Human pose keypoint data:
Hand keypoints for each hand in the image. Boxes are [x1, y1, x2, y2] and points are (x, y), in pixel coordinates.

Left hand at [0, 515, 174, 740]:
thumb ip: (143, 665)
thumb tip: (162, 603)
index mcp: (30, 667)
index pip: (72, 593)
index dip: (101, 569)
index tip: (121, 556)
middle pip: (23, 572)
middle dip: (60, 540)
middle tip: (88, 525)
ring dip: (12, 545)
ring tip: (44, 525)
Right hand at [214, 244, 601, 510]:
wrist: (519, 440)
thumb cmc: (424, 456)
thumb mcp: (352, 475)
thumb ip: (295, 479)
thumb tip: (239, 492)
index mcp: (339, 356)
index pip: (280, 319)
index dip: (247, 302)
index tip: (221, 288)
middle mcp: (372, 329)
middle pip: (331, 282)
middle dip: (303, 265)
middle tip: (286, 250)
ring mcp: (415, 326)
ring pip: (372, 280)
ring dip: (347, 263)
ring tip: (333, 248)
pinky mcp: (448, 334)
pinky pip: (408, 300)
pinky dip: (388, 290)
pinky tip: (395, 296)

...

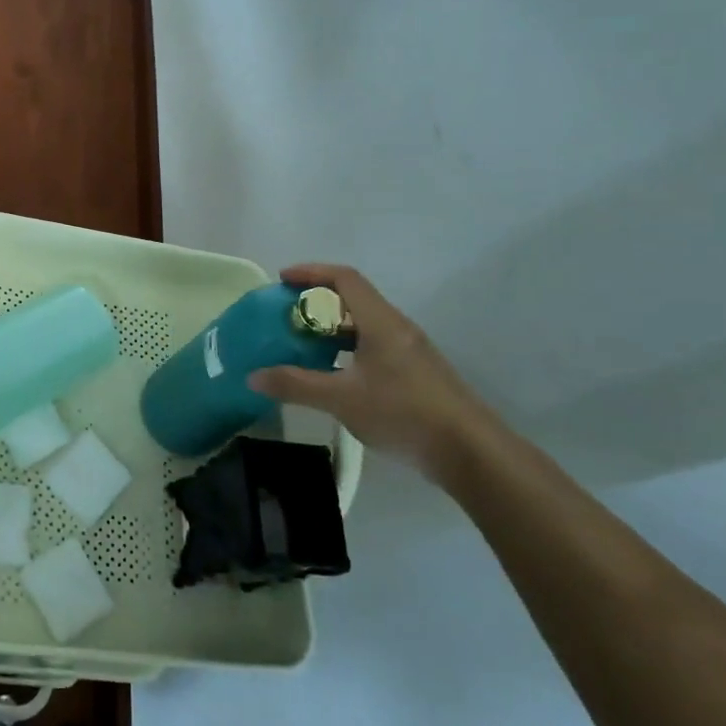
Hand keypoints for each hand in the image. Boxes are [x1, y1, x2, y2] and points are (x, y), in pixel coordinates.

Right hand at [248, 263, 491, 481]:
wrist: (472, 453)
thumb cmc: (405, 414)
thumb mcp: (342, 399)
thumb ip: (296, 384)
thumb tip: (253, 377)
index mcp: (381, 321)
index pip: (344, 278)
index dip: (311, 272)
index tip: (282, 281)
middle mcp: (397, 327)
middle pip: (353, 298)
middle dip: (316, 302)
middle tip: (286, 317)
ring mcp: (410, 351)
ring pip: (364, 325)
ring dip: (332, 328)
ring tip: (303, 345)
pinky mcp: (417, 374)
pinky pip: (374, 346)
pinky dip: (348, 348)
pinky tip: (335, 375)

Problem to work on: Copy out the lines above exactly, beginning at the one that contains "middle tip: (88, 525)" and ending at the one that contains "index pip: (280, 319)".

Result for this task:
middle tip: (88, 525)
ring dip: (12, 545)
ring tip: (44, 525)
Right hand at [214, 244, 601, 510]:
wrist: (519, 440)
thumb cmc: (424, 456)
thumb mcp: (352, 475)
thumb ip: (295, 479)
thumb tip: (239, 492)
index mcp: (339, 356)
index pip: (280, 319)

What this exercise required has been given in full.